La thése défendue par Lacassagne se détache de celle de l’éminent Lumbroso, maître en matière criminalistique. Selon Lacassagne :
Tout homme né dans la fange pouvait s’en extraire, car rien n’est mauvais dans l’esprit, tout est à cultiver.
Fort de la totale confiance accordée par le Professeur Lacassagne, Félicien va constituer un binôme appliqué et motivé avec ami Bernard Lecuyer. Les deux étudiants deviennent des référents en investigation criminelle.
En parallèle de la police, leur science en anatomie « décortique » la victime pr mieux la connaître de son vivant  et éclaire des énigmes. En effet, la priorité est aussi de rendre une identité à ces corps sans vie. Face à la réticence des policiers de cette immixtion dans le domaine criminel, Lacassagne n’hésite pas à mettre tous les moyens matériels possibles à disposition de Félicien et Bernard rejoints par Irina, une pigiste au Progrès.
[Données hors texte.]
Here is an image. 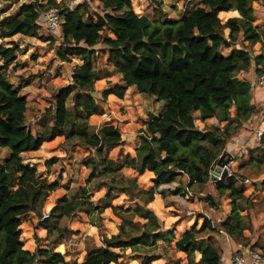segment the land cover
I'll return each mask as SVG.
<instances>
[{
    "label": "trees",
    "instance_id": "trees-1",
    "mask_svg": "<svg viewBox=\"0 0 264 264\" xmlns=\"http://www.w3.org/2000/svg\"><path fill=\"white\" fill-rule=\"evenodd\" d=\"M150 1L159 8L160 1ZM260 1L200 0L182 19L161 23H153L137 12L134 0H100L95 15L87 3L71 12L64 10L58 57L70 62L71 57L79 56L83 65L74 70L71 84L53 95L45 115L52 123L45 125L40 135H34L26 124L27 99L4 73L19 48L16 43L10 47L0 45V150L8 151L0 161V264H69L50 246L38 247L34 252L24 249L21 218L29 214L42 218L47 199L59 188L26 163L24 156L62 135L69 100L81 102L88 117L102 114L92 93L96 82L108 78L111 72L98 70L97 50L108 53L109 64L125 82L124 87L104 90L105 98L121 97L126 89L135 87L140 94L165 101L166 107L145 121L135 156L125 155L118 160L105 156L106 150L123 145L120 128L111 124L95 133L66 138L67 147L77 145L90 152L82 160L90 174L85 186L70 190V195L57 201L50 217L66 220L85 213L101 221L99 215L111 209L121 220L117 234L108 237L101 232L102 245L88 247L85 259L72 264H118L128 256L141 264H151L166 256L169 251L163 242L170 240L171 231L164 230L159 219H147L144 204L154 201L159 187L183 178L187 182L174 194L184 188L186 192L204 194L211 207H217L216 200L223 197L231 201V214L226 219L214 222L200 215L201 227L197 229L194 223L175 242L178 252L192 258L187 264H223L226 247L219 244V237L249 246L243 234L248 227L240 214L248 209L250 198L245 194L244 182L264 175V137L246 150L249 158L243 161L245 174L240 176V185L236 174L212 181L211 168L229 150V144L244 134L245 123L264 113L263 105L252 102L253 83L239 76L252 68L257 77L264 74V26L254 24L257 15L253 9V4ZM66 2L50 0L47 6L60 7ZM47 6L36 1L22 4L0 25V40L17 35L38 37V21ZM234 11L239 16L223 23L220 14ZM257 44L260 53L255 52ZM239 45L241 48H237ZM227 49L231 51L225 55ZM196 114L201 122L216 119L218 123L201 129ZM222 123L225 125L221 127ZM124 169L140 175L153 173L156 190L143 189L137 179L123 173ZM95 187L105 192L99 205L92 201ZM119 194H125L134 206L114 205ZM64 228L57 229L53 243L64 235ZM259 248L264 253V246ZM196 253L201 256L199 261Z\"/></svg>",
    "mask_w": 264,
    "mask_h": 264
},
{
    "label": "rangeland",
    "instance_id": "rangeland-1",
    "mask_svg": "<svg viewBox=\"0 0 264 264\" xmlns=\"http://www.w3.org/2000/svg\"><path fill=\"white\" fill-rule=\"evenodd\" d=\"M35 1L47 6L50 0H0V25L7 18L14 16L22 4ZM61 1L66 0H57V3H61ZM158 1H160L158 9L150 0H134V7L137 12L147 16L153 23H161L166 20L177 21L182 19L200 0ZM66 3L65 5L61 4L62 6L59 8L65 7ZM87 5L91 13L95 15L96 12H99L100 0H93ZM51 7L47 6V10ZM253 9L257 15L254 24L264 26V0L255 2ZM47 10L41 11V17L38 21V37L17 35L10 39L0 40L1 46L10 47L13 43H16L19 48L15 53V60L4 70V73L12 85L27 99L26 124L34 135H40L44 126L52 123L50 119L45 117L47 108L51 107L50 100L58 90L71 84L74 70L83 65L79 56L71 57L70 62H62L59 59L57 53L61 50V29L53 32L47 27L42 17ZM232 15L231 13L220 14L219 17L224 23ZM244 44L247 45L248 43L244 41ZM237 48H241V46L239 45ZM254 49L257 53L261 52L259 44ZM230 51L227 49L223 53L228 55ZM262 52L264 53V49ZM97 54L98 70L108 69L111 72L108 78L98 80L95 84L94 93L97 94L95 98L98 99L102 108V114L88 117L82 109L81 102L73 103L69 100V110L64 120L62 135L53 141L44 143L40 150L24 156L25 162L35 166L43 178L59 185V188L52 192L47 199L42 218L33 214L21 218V240L24 243V249L34 252L38 247L46 248L50 246L57 252L62 253L69 264L76 261L82 262L85 259L88 247H100L102 245L101 232L108 237L117 234L121 220L114 215L111 209H107L99 215L102 217L101 221L98 220V216L91 218L85 213H78L71 219L66 220L45 218V215H50L51 209L60 198L70 195V190L74 188L85 186L90 174V170L82 164V160L90 152L77 145L67 147L65 144L66 138L95 133L105 125L111 124L120 128L123 145L106 150L105 156L113 160L121 159L125 155L135 156L136 149L141 143L140 131L145 128V121L149 115H159L166 107L165 101H159L154 96L140 94L135 87L126 89L121 97L109 95L105 98L102 94L104 90L113 88L116 85L124 87L125 82L122 76L109 64L108 53L97 50ZM1 65H3V60L0 57ZM231 114L234 116V109L231 110ZM196 117V124L201 129L218 123L216 119H213L208 121L207 124L201 122L198 114H196ZM223 125L225 123L220 126ZM251 130L248 128L247 133L249 134ZM232 143L229 144V150H227L232 162L230 174H236L238 185H240V176L245 174L242 164L243 161H246L245 159L249 158L246 151L248 147L235 150L238 146L236 147L234 144L237 145V143L236 141H232ZM7 156V150H0V161ZM123 173L128 177L137 179L143 189H155L153 182L155 176L153 173L146 172L140 175L131 169H124ZM263 181L264 175H261L258 179L248 178L244 182L245 194L250 198L248 209L244 208L240 212L248 227L243 233L249 239V246L243 247L253 250L260 249L261 245L264 246ZM186 182L187 180L183 178L170 185L155 189L157 194L154 201L144 204L148 208L146 218L159 219L163 229L171 231L170 240L163 242L169 253L151 264H175L177 261H179L177 264H187L188 260L192 258H188L175 249V242L182 234L191 229L196 222L197 229L201 227L203 218L200 215H205L214 222H220L231 214V201L227 197L216 200L217 207H211L204 194L196 195L193 191L186 192L185 188L181 189L178 194H174L177 187H183ZM104 193L103 188L95 187L92 189V201L99 205ZM163 194H165L164 197ZM113 204L121 205L124 208L134 206L125 194H119ZM140 220L144 222V219ZM63 226H65L64 235L53 243L57 237V229ZM220 238L219 244L226 247L227 250L229 239ZM237 251H234L233 254ZM129 252H127V255ZM195 257L196 261L201 258L199 253ZM118 264L141 263L133 256H128Z\"/></svg>",
    "mask_w": 264,
    "mask_h": 264
},
{
    "label": "built area",
    "instance_id": "built-area-1",
    "mask_svg": "<svg viewBox=\"0 0 264 264\" xmlns=\"http://www.w3.org/2000/svg\"><path fill=\"white\" fill-rule=\"evenodd\" d=\"M91 1L93 0H69L64 8L51 7L44 13L42 17L44 18L47 27L51 31L57 32L61 29L64 10H66L67 12H71L76 7L84 5L86 3H90ZM257 85L264 89V74L258 77ZM250 129L252 130L251 132L249 131V134L245 132L240 138L236 139V146L242 149H246L251 144L258 145L260 143V141L264 137V113L258 117V121L253 124ZM231 164L232 162L224 167V169H226L228 172V176L231 175ZM221 179V176L217 177V180ZM247 182L249 183L248 180ZM49 217L50 215H45V218ZM223 264H226L224 260ZM229 264H264V253L258 250H253L251 248H245L242 251H237L232 254L229 260Z\"/></svg>",
    "mask_w": 264,
    "mask_h": 264
},
{
    "label": "crops",
    "instance_id": "crops-1",
    "mask_svg": "<svg viewBox=\"0 0 264 264\" xmlns=\"http://www.w3.org/2000/svg\"><path fill=\"white\" fill-rule=\"evenodd\" d=\"M229 13H231V14L236 13V15H232V17L239 16L238 12H235V11L234 12H226V13H223V14H229ZM239 76L241 78L248 79V80H250L253 83L254 86H253V89H252L253 90L252 102L253 103H258V104L264 106V89L257 85L258 77L255 75L254 68L250 69L248 72H244V73L240 74ZM261 114H263V113H261ZM259 116H256V117L250 119L249 121H247L245 123L244 126H245L246 130L244 131V133L247 132L248 128H251L253 126V124H255L257 122ZM210 120H213V119H209L205 123H207ZM227 239H229V243H228V247H227L228 253H227V250H226V252L224 253V261H225L226 264H229V260H230V257L232 256L233 252L236 251V250H238V251L241 250L242 251V250L245 249V247L241 246L240 244H238L236 241H234L230 237H227ZM180 253H182V252H180ZM196 254H198V253H196ZM195 259H196V257H195Z\"/></svg>",
    "mask_w": 264,
    "mask_h": 264
},
{
    "label": "water",
    "instance_id": "water-1",
    "mask_svg": "<svg viewBox=\"0 0 264 264\" xmlns=\"http://www.w3.org/2000/svg\"><path fill=\"white\" fill-rule=\"evenodd\" d=\"M253 89V88H252ZM96 93H92L93 97H96ZM231 162L230 154L225 151L213 164L211 168V180L217 181V177L221 176L225 179L228 176V172L224 167Z\"/></svg>",
    "mask_w": 264,
    "mask_h": 264
},
{
    "label": "clouds",
    "instance_id": "clouds-1",
    "mask_svg": "<svg viewBox=\"0 0 264 264\" xmlns=\"http://www.w3.org/2000/svg\"><path fill=\"white\" fill-rule=\"evenodd\" d=\"M233 15H236V13H233Z\"/></svg>",
    "mask_w": 264,
    "mask_h": 264
}]
</instances>
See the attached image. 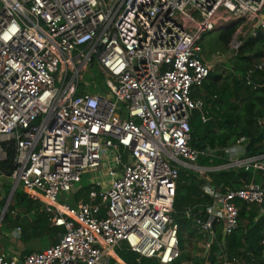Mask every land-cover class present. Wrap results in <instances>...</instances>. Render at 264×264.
I'll use <instances>...</instances> for the list:
<instances>
[{
	"label": "built area",
	"instance_id": "built-area-1",
	"mask_svg": "<svg viewBox=\"0 0 264 264\" xmlns=\"http://www.w3.org/2000/svg\"><path fill=\"white\" fill-rule=\"evenodd\" d=\"M231 21L228 49L236 55L264 29V0H0V163L15 148L10 172L0 166V229L21 183L50 224L64 228L55 242L27 253H7L0 234V264H129L116 251L122 242L172 263L181 254L174 216L181 167L204 177L212 197L204 214L195 206L185 212L203 234L206 264L216 220L223 237L239 226L238 199L264 214V150L248 153L249 136L241 135L224 163L207 166L191 144L190 120L202 108L191 90L213 67L202 55L203 36ZM94 61L113 97L77 93ZM256 68L264 60L249 68V83ZM229 168L253 176L241 186L215 185L209 171ZM99 170L87 196L76 197L83 174ZM66 192L72 198L61 201ZM9 235L21 238L23 224ZM219 244L223 264H248L229 256L224 239Z\"/></svg>",
	"mask_w": 264,
	"mask_h": 264
},
{
	"label": "trees",
	"instance_id": "trees-1",
	"mask_svg": "<svg viewBox=\"0 0 264 264\" xmlns=\"http://www.w3.org/2000/svg\"><path fill=\"white\" fill-rule=\"evenodd\" d=\"M235 25L223 27L220 38L228 43ZM236 62L232 66L229 75L210 71L202 86L193 87L191 95L202 100V108L195 109L191 117V144L203 150L197 159L201 165H217L227 160L226 148L234 145L241 135H248V153H257L264 150V126L258 123L259 118L264 117V68H256L251 73L252 82H248V70L258 62L256 59L264 58V29H258L255 35L248 36L236 54ZM207 113L209 118L203 120L202 114ZM15 148L9 145L7 159L0 166L7 172L13 165ZM253 176L252 170L245 169H218L212 172L213 183L219 187L241 186L249 182ZM206 179L190 168L181 167L177 180L175 193L174 216L181 226L180 256L170 264H206L204 246L198 255L192 256L185 247V238L182 235V227H190L193 219L187 217L186 209L190 206L203 208L212 201V197L203 188ZM90 185L83 186L76 197H86ZM9 190V189H8ZM240 205L239 226L230 234L223 237L220 220H216L215 238L207 258L209 264H223L217 253L221 250L219 242L224 239V247L230 257L244 258L248 264H264V214L259 216L260 206L238 199ZM18 207H23L26 212L33 213L29 223L20 221V216L12 212ZM6 225L22 223L25 241L32 238L47 236L50 244L55 242L61 226L50 224L49 215L43 209L42 203L32 199L23 189H17L13 195V201L5 214ZM4 224V223H3ZM197 229V228H196ZM203 240V234L199 233ZM32 249L25 248L24 253ZM117 253L129 264H160L155 257L141 256L131 249L126 242H122L117 248Z\"/></svg>",
	"mask_w": 264,
	"mask_h": 264
},
{
	"label": "rangeland",
	"instance_id": "rangeland-1",
	"mask_svg": "<svg viewBox=\"0 0 264 264\" xmlns=\"http://www.w3.org/2000/svg\"><path fill=\"white\" fill-rule=\"evenodd\" d=\"M222 29V28H221ZM220 28H216L210 31H207L202 40L203 46V57L204 59L213 62L212 70L218 73H222L224 75H229L232 70V66H234L236 62V55L229 52L228 43L223 42L220 38ZM220 57L221 55H223ZM264 58L256 59V62L263 61ZM81 83L77 93H82L83 91H98L110 97L113 95L109 92V86L107 84V76L106 74L99 69V66L96 61L87 65L85 69L81 73ZM108 158L104 159V168L108 165ZM191 169V168H190ZM194 170V169H193ZM196 171V170H195ZM214 170L209 171L212 175ZM102 174L101 171H89L83 174L82 180L79 182L82 186H88L92 181H94L95 175ZM101 180H103L101 178ZM13 179L8 177L5 179V190L11 188ZM23 184L19 185V190L22 189ZM72 193L66 192V194L59 195V199L61 201H67L66 197L70 196L72 198ZM66 196V197H65ZM13 215L20 216V221L29 223L33 218V213L26 212L23 207L16 208L15 211L12 212ZM16 224L6 225L4 222L3 226L0 229L1 234V248L5 250L9 254H14L17 252L23 251L25 248L32 249L31 251L40 250L42 248L47 247L50 242L45 236L43 238H32L28 241H25L23 237L17 238L9 235V232L15 227ZM182 235L185 238V247L186 250L192 255H198L200 253L201 248L203 247V240L200 239L199 232L196 229L195 225L188 227H182Z\"/></svg>",
	"mask_w": 264,
	"mask_h": 264
},
{
	"label": "water",
	"instance_id": "water-1",
	"mask_svg": "<svg viewBox=\"0 0 264 264\" xmlns=\"http://www.w3.org/2000/svg\"><path fill=\"white\" fill-rule=\"evenodd\" d=\"M236 23H237V21H231L225 25L220 26L219 28L221 29V28L226 27V26L235 25ZM210 238H212V234L210 235Z\"/></svg>",
	"mask_w": 264,
	"mask_h": 264
}]
</instances>
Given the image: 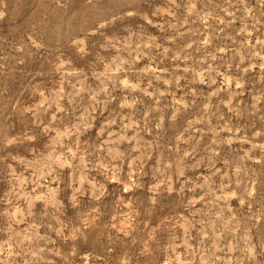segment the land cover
I'll list each match as a JSON object with an SVG mask.
<instances>
[{
  "label": "rangeland",
  "instance_id": "1",
  "mask_svg": "<svg viewBox=\"0 0 264 264\" xmlns=\"http://www.w3.org/2000/svg\"><path fill=\"white\" fill-rule=\"evenodd\" d=\"M0 264H264V0H0Z\"/></svg>",
  "mask_w": 264,
  "mask_h": 264
}]
</instances>
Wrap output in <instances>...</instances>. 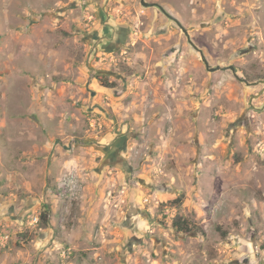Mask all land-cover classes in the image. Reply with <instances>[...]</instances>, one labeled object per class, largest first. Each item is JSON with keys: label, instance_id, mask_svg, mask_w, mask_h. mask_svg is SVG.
Returning a JSON list of instances; mask_svg holds the SVG:
<instances>
[{"label": "rangeland", "instance_id": "rangeland-1", "mask_svg": "<svg viewBox=\"0 0 264 264\" xmlns=\"http://www.w3.org/2000/svg\"><path fill=\"white\" fill-rule=\"evenodd\" d=\"M147 1L221 69L141 0H0V264H264V0Z\"/></svg>", "mask_w": 264, "mask_h": 264}, {"label": "crops", "instance_id": "crops-1", "mask_svg": "<svg viewBox=\"0 0 264 264\" xmlns=\"http://www.w3.org/2000/svg\"><path fill=\"white\" fill-rule=\"evenodd\" d=\"M14 99L17 100V94H15ZM33 140L31 141L32 146L28 147L27 150H25V152H23L25 155H30L32 157L35 156H44L43 159L41 160H47V166H45L43 163L40 164V167L35 168V169H31L30 173H27L26 176L28 177L27 181V186L28 187H43L47 186L48 184V174L49 173H53L56 171V173H62L65 170H72V166L75 164L76 159L75 157L72 156V150H74V148H71L69 146H65L59 147L58 145L56 147H53L51 144V138H46L44 139L43 136H35L33 135ZM13 136H9V140L13 141ZM115 147V146H114ZM65 148V149H63ZM112 150H110L111 152H114L115 154H118V152H121L120 155H124V153L126 152V148H122L121 149H114L113 146L111 148ZM51 154V156L53 158H49V155ZM107 155H109V152L106 151ZM17 155L16 153H14V156ZM16 160V159H15ZM40 160V161H41ZM117 160V159H116ZM109 163H106L105 168L101 171V172H105L106 168L110 166V160L106 161ZM48 163L49 165L52 164V167L49 168L48 167ZM55 170V171H54ZM88 175L89 171L87 172ZM26 177V178H27ZM120 177V176H119ZM15 179V178H14Z\"/></svg>", "mask_w": 264, "mask_h": 264}, {"label": "trees", "instance_id": "trees-1", "mask_svg": "<svg viewBox=\"0 0 264 264\" xmlns=\"http://www.w3.org/2000/svg\"><path fill=\"white\" fill-rule=\"evenodd\" d=\"M98 80L100 83L106 87H114L116 84L115 82H110L109 78L106 75H98L97 76ZM49 214H50V209L48 204L43 203L42 204V209H41V214H40V222L41 224H48L49 223ZM172 227L181 233H191L192 231L197 232V227H193L190 222L182 217L181 215H178L173 218L172 220Z\"/></svg>", "mask_w": 264, "mask_h": 264}, {"label": "water", "instance_id": "water-1", "mask_svg": "<svg viewBox=\"0 0 264 264\" xmlns=\"http://www.w3.org/2000/svg\"><path fill=\"white\" fill-rule=\"evenodd\" d=\"M141 3H142L143 5H145V6H154V5H157V6H158V7H159V8H160V9H161V10H162L167 16H169V17L175 19L176 22L178 23V25H179V26L182 28V30L184 31V33L188 36V40H189V42H190V43H191L196 49H198L199 52L201 53V56H202V58H203V61H204L205 65H206V67H207L210 71H215V70L221 69L220 66H217V67H211V66H210V63H209V61L207 60V58L205 57L204 52H203L202 49H200V48L194 43V41L191 39L188 30L183 26V24H182L177 18H175L173 15H171L169 12H167L166 9H165L162 5H160V4H156V3H150V2H148L147 0H141ZM230 68L234 71L235 74H237V73H236V68H235L234 66H230ZM257 83H258V82H257Z\"/></svg>", "mask_w": 264, "mask_h": 264}, {"label": "built area", "instance_id": "built-area-1", "mask_svg": "<svg viewBox=\"0 0 264 264\" xmlns=\"http://www.w3.org/2000/svg\"><path fill=\"white\" fill-rule=\"evenodd\" d=\"M39 220H40V216L39 215L34 216V218H33V222L34 223L39 222Z\"/></svg>", "mask_w": 264, "mask_h": 264}, {"label": "flooded vegetation", "instance_id": "flooded-vegetation-1", "mask_svg": "<svg viewBox=\"0 0 264 264\" xmlns=\"http://www.w3.org/2000/svg\"><path fill=\"white\" fill-rule=\"evenodd\" d=\"M150 3H156V4H159V3H157V2H150ZM154 6H157V5H154ZM158 7V6H157ZM171 18V17H170ZM173 19V18H172ZM175 22H176V20L175 19H173ZM177 23V22H176ZM178 24V23H177ZM187 36V35H186ZM187 38H188V36H187ZM198 46V45H197ZM199 47V46H198ZM201 49V48H200ZM198 50V49H197ZM203 59V58H202Z\"/></svg>", "mask_w": 264, "mask_h": 264}]
</instances>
Friande de scoops et captivée par cette affaire de crime, la jeune femme intègre l’équipe pour tirer le meilleur et le pire de chacun pour mieux enquêter.
Mais une autre femme morte dans la ville va augmenter la pression sur le trio. Et bientôt, Lacassagne perçoit un défi lancé par le meurtrier aux missives envoyées à l’Université de Médecine. Il se sent visé et en danger.
Mais la progression de l’enquête avance. Et les observations et les découvertes de chacun les pousse à soupçonner ses acolytes… Finalement, le meurtrier serait-il donc si proche de ces médecins quasi-auxiliaires de police ?

MON AVIS

Quel véritable plaisir de ce voyage dans le temps. Ma reconnaissance et mes remerciements vont donc naturellement aux Editions Préludes et au site Netgalley pour la découverte de ce roman.

Un roman historique et social

L’aspect historique garantit une qualité indéniable au roman qui attise notre curiosité et notre désir d’affouiller les nombreux sujets abordés. Mes recherches sur Wikipédia sont ainsi signalées.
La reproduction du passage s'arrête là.